§ Task input
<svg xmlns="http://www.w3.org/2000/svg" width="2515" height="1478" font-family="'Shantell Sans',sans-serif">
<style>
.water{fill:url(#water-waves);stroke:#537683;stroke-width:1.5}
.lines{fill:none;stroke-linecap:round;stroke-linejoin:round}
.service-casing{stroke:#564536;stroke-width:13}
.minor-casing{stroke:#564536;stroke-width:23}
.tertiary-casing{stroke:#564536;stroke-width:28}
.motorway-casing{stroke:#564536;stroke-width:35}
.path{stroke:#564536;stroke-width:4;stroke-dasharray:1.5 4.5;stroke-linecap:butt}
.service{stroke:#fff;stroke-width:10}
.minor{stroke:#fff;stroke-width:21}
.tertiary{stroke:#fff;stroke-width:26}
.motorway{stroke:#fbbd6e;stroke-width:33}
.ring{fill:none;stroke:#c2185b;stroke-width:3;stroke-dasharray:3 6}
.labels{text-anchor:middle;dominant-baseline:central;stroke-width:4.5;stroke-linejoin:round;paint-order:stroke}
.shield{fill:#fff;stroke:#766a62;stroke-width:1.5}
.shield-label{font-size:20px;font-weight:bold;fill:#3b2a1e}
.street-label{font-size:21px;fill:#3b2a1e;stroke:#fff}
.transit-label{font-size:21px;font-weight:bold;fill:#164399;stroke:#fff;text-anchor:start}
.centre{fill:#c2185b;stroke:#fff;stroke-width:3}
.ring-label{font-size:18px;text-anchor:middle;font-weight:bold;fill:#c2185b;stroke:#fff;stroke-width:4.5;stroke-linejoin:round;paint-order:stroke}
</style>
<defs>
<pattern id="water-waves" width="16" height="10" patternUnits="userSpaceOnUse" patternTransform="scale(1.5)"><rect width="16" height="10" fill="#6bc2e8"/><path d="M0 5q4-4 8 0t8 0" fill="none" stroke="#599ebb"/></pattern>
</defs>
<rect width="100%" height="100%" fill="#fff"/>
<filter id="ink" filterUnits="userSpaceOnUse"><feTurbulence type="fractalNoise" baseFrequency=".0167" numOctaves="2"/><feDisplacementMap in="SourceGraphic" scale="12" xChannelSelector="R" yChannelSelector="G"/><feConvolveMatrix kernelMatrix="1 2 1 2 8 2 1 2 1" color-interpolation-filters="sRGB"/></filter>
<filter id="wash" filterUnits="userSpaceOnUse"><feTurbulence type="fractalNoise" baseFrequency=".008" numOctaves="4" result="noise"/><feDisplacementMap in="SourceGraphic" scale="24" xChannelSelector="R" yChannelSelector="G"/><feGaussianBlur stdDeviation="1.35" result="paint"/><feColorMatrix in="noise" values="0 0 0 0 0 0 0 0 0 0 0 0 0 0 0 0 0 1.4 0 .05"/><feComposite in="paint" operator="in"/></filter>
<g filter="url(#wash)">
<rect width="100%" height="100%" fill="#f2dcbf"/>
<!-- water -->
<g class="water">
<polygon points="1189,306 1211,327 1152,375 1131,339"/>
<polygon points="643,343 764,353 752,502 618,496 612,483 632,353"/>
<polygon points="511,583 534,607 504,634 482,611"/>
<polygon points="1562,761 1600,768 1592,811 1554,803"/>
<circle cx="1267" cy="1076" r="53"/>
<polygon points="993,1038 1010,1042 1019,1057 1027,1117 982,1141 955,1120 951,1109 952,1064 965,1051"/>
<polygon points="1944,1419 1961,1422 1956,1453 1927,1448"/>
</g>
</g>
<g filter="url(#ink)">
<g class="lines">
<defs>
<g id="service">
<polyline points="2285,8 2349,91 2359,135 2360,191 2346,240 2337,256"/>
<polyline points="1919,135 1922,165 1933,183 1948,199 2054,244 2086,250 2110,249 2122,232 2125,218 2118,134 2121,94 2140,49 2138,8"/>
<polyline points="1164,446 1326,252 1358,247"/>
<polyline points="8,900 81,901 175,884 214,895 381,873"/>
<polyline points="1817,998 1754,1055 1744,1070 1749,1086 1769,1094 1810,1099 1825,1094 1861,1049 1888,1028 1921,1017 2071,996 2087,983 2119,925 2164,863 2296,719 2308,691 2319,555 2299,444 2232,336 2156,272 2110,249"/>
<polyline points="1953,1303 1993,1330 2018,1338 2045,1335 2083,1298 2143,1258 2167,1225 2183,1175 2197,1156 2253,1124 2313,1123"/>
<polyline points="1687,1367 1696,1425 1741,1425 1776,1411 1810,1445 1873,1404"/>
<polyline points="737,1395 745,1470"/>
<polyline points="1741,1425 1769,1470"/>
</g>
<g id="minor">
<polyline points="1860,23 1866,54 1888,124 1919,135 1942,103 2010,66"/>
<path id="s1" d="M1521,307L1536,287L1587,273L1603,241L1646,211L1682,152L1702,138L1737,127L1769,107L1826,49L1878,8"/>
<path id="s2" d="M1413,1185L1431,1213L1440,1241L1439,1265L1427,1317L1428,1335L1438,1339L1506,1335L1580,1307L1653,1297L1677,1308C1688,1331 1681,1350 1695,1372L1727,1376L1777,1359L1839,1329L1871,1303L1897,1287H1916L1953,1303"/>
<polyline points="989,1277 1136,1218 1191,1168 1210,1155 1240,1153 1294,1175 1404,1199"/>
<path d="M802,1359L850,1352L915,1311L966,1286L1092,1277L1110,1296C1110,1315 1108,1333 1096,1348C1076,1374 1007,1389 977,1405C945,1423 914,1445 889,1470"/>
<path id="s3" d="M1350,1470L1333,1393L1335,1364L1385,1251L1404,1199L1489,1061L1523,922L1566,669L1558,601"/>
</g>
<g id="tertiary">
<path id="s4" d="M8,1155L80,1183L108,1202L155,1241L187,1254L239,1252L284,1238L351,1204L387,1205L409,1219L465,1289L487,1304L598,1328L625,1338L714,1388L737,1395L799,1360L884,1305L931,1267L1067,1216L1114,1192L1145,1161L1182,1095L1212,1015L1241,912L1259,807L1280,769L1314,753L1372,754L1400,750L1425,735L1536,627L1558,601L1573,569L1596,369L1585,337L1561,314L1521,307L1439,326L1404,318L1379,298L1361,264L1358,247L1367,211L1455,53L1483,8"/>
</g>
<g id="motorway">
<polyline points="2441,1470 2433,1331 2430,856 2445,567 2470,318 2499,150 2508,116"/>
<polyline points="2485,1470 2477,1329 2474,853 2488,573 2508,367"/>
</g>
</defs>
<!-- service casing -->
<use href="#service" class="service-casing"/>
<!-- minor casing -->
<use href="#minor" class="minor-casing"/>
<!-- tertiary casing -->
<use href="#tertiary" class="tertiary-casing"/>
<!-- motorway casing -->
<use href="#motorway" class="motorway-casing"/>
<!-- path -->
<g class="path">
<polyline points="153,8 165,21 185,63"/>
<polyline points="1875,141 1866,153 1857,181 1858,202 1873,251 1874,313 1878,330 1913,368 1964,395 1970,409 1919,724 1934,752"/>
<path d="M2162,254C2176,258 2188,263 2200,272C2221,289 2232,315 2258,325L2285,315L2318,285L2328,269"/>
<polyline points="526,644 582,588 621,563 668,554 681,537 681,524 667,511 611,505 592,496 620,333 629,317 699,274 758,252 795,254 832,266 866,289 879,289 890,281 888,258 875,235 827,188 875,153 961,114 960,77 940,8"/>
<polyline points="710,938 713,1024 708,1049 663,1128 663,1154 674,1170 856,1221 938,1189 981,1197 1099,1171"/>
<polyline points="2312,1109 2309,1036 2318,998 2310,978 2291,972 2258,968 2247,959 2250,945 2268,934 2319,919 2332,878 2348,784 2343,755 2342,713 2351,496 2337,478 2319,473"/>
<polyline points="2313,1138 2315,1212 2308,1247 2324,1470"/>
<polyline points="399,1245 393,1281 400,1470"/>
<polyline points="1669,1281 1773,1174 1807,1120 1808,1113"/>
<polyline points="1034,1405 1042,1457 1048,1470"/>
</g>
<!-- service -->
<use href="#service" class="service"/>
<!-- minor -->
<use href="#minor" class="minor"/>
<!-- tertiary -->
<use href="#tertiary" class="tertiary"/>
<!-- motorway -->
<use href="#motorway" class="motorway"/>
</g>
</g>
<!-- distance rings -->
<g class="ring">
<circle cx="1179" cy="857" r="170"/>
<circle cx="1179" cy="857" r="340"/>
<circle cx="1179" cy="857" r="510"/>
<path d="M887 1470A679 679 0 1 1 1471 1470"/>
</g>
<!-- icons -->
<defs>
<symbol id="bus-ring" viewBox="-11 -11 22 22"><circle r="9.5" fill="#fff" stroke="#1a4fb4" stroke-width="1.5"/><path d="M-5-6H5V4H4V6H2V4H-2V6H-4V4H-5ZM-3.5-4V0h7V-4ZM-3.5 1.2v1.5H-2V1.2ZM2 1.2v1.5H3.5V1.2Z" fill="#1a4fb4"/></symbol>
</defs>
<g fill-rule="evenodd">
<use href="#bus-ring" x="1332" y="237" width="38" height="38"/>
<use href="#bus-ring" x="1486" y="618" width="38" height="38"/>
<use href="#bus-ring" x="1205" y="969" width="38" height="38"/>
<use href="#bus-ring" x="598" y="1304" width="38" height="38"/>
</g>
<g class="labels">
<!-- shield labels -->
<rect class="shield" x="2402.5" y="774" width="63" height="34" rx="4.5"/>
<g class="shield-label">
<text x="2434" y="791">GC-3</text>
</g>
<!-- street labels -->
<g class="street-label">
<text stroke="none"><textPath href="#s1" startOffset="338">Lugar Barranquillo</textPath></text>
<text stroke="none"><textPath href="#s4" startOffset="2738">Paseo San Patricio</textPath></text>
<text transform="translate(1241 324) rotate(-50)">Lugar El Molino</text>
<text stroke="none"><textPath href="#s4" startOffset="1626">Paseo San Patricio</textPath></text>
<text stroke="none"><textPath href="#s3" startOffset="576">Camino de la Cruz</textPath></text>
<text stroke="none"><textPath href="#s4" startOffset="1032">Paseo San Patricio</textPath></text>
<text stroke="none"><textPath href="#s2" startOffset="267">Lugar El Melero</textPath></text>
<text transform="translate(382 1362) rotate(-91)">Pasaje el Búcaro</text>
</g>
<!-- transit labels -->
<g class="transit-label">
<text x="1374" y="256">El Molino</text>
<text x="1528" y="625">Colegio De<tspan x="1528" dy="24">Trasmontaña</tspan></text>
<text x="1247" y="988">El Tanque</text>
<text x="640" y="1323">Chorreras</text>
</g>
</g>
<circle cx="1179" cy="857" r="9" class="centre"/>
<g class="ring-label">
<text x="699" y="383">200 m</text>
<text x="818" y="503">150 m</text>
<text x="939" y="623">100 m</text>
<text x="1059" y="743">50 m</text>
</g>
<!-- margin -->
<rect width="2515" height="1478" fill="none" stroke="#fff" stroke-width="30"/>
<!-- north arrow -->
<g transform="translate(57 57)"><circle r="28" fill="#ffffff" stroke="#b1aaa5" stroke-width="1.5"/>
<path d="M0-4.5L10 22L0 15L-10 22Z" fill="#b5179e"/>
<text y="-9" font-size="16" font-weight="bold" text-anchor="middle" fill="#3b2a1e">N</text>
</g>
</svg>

§ Your goal
For every line of the material that holds the word "wash", make a copy.

§ Answer below
<filter id="wash" filterUnits="userSpaceOnUse"><feTurbulence type="fractalNoise" baseFrequency=".008" numOctaves="4" result="noise"/><feDisplacementMap in="SourceGraphic" scale="24" xChannelSelector="R" yChannelSelector="G"/><feGaussianBlur stdDeviation="1.35" result="paint"/><feColorMatrix in="noise" values="0 0 0 0 0 0 0 0 0 0 0 0 0 0 0 0 0 1.4 0 .05"/><feComposite in="paint" operator="in"/></filter>
<g filter="url(#wash)">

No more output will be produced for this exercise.